Rewrite the lines of every row with "common name" changed to "vernacular name" and everything else left as it is. Leave the pictures out of your answer.

──────── ENTRIES ────────

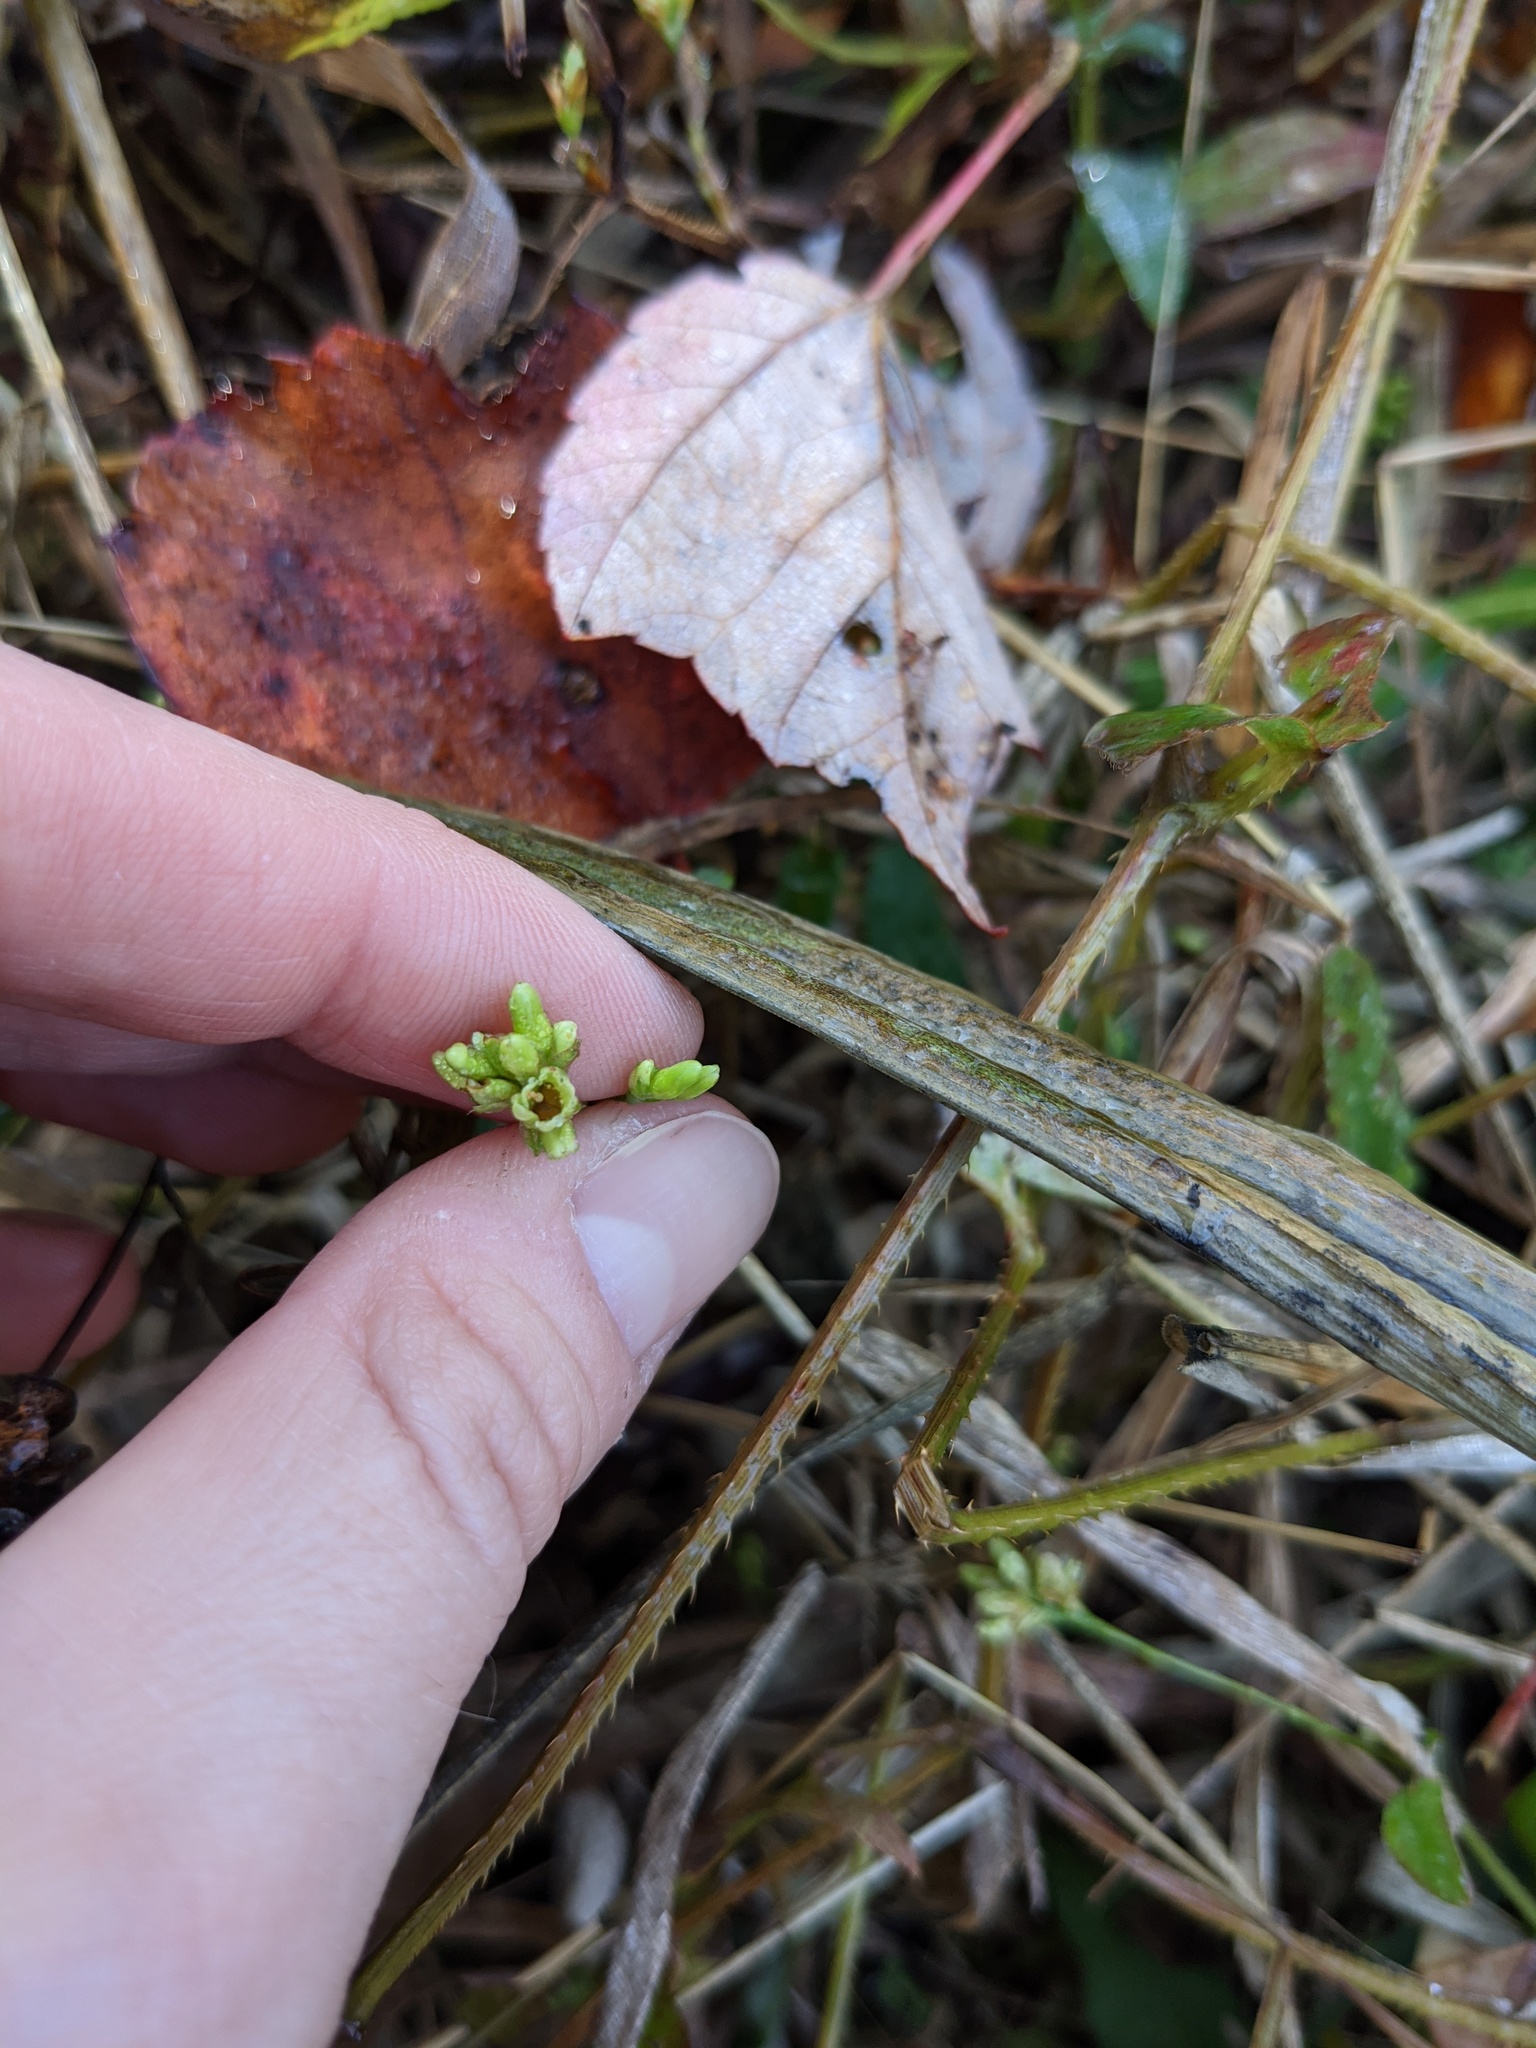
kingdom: Plantae
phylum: Tracheophyta
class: Magnoliopsida
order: Caryophyllales
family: Polygonaceae
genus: Persicaria
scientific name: Persicaria sagittata
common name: American tearthumb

────────

__TASK RESPONSE__:
kingdom: Plantae
phylum: Tracheophyta
class: Magnoliopsida
order: Caryophyllales
family: Polygonaceae
genus: Persicaria
scientific name: Persicaria sagittata
vernacular name: American tearthumb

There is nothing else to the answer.